ReasoningFlow: Discourse Structures for Understanding LLM Reasoning Traces
Large reasoning models (LRMs) produce reasoning traces with non-linear structures, such as backtracking and self-correction, that complicate the evaluation and monitoring of the reasoning process. We introduce ReasoningFlow, a framework that captures the discourse structures of LRM reasoning traces into fine-grained directed acyclic graphs (DAGs). We develop and validate our annotation schema through careful manual annotation of 31 traces (2.1k steps), achieving high inter-annotator agreement, then scale to automatic annotation of 1,260 traces (247.7k steps) spanning three tasks (math, science, argumentation) and five models (Qwen2.5-32B-Inst, QwQ-32B, DeepSeek- V3, DeepSeek-R1, GPT-oss-120B). By analyzing ReasoningFlow graphs, we find: (1) LRMs exhibit structurally similar traces, despite being trained from different base models and potentially non-overlapping post-training data. (2) ReasoningFlow reveals diverse finegrained reasoning behaviors (e.g., local verification, self-reflection, and assumptions) that can be used for better reasoning trace monitorability. (3) In LRMs, most of the erroneous steps are not used to derive final answers. (4) Mechanistic causal dependencies between steps do not reflect the language-level discourse structure.

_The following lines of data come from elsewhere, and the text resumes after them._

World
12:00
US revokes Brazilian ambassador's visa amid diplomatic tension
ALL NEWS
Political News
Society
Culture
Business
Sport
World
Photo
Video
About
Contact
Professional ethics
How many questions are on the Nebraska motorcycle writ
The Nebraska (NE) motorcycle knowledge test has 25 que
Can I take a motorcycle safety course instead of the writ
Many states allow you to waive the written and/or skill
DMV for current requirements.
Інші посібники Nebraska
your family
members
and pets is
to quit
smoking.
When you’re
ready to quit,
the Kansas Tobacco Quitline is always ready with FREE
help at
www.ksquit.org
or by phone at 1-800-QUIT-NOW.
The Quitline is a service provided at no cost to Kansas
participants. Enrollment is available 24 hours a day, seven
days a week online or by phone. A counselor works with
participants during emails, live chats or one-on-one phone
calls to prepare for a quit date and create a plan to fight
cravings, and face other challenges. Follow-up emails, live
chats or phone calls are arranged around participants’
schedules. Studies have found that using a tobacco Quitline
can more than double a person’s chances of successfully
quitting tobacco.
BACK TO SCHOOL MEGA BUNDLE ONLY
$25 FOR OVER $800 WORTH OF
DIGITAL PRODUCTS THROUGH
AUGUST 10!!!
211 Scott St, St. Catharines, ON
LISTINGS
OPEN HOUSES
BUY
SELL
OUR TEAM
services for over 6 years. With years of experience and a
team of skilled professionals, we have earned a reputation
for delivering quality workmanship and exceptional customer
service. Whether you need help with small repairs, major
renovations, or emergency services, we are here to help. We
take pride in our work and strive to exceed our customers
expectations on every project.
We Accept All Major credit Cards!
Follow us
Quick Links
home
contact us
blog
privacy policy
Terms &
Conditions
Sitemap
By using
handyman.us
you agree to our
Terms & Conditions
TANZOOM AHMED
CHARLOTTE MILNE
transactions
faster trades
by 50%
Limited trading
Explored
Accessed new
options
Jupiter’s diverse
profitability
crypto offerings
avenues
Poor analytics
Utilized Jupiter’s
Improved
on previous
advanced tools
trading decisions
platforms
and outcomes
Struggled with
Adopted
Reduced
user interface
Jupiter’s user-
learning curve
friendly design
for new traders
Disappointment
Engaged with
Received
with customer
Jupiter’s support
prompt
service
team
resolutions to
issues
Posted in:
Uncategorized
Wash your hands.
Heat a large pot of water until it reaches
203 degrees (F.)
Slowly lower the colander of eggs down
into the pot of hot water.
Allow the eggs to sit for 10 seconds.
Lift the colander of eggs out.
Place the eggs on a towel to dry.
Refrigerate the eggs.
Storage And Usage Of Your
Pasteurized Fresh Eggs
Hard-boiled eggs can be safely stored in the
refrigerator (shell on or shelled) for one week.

Introduction. Large Reasoning Models (LRMs; e.g., DeepSeek- R1 (Guo et al., 2025)) generate extended reasoning traces with non-linear reasoning behaviors, such as verification, self-reflection, and backtracking (Gandhi et al., 2025). This non-linearity complicates both correctness evaluation and faithfulness monitoring. For instance, stepwise evaluation (Lightman et al., 2024) may flag an erroneous step, yet the trace as a whole may still be correct if the self-verification overrides the previous error. Recent attempts to understand the non-linear structure of LRM traces either lack expressive rela- tion labels or only annotate inter-paragraph structures (Bogdan et al., 2025; Jiang et al., 2025; Marjanovic et al., 2026), which are too coarse for annotating fine-grained reasoning behaviors. On the other hand, discourse structure annotations for human text (Carlson et al., 2001; Stab and Gurevych, 2017) fail to capture the relations and structures emerging in goal-oriented reasoning traces. We develop ReasoningFlow, a framework for annotating fine-grained discourse structures of reasoning traces.
Discussion / Conclusion. We propose ReasoningFlow, a comprehensive framework for annotating discourse structures in reasoning traces. ReasoningFlow dataset comprises 1.3k manually and automatically annotated traces with fine-grained node and edge labels. ReasoningFlow can be used to show structural similarity between LRMs, discover novel reasoning behaviors to the sub-sentence level, assess how erroneous steps causally affect the final answer, and identify the gap between mechanistic and discourse structures in reasoning models. Beyond the analyses presented here, we believe ReasoningFlow can serve as a general, humaninterpretable lens for studying the reasoning capabilities of LRMs.